## BEGIN Input data
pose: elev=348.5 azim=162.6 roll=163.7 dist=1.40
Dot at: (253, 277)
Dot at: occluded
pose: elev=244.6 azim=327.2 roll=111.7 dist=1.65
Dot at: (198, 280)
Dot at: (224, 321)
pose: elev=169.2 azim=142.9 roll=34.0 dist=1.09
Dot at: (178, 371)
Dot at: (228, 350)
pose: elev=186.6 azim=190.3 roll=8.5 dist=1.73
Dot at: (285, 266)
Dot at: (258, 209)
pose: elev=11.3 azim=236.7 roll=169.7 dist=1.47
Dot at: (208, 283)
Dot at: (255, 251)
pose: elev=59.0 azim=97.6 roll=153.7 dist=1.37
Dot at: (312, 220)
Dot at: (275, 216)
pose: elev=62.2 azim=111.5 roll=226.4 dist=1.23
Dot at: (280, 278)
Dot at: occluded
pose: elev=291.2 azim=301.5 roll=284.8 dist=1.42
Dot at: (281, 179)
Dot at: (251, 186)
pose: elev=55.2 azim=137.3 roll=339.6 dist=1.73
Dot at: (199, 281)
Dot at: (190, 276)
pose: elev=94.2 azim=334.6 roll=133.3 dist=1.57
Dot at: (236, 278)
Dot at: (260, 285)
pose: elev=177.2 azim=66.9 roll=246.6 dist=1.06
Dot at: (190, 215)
## END Input data
**Work to be completed**
Copy out the lines of the records above, from the line containing "pose: elev=59.0 azim=97.6" through the end of the records, with both ends included.

**Full answer**
pose: elev=59.0 azim=97.6 roll=153.7 dist=1.37
Dot at: (312, 220)
Dot at: (275, 216)
pose: elev=62.2 azim=111.5 roll=226.4 dist=1.23
Dot at: (280, 278)
Dot at: occluded
pose: elev=291.2 azim=301.5 roll=284.8 dist=1.42
Dot at: (281, 179)
Dot at: (251, 186)
pose: elev=55.2 azim=137.3 roll=339.6 dist=1.73
Dot at: (199, 281)
Dot at: (190, 276)
pose: elev=94.2 azim=334.6 roll=133.3 dist=1.57
Dot at: (236, 278)
Dot at: (260, 285)
pose: elev=177.2 azim=66.9 roll=246.6 dist=1.06
Dot at: (190, 215)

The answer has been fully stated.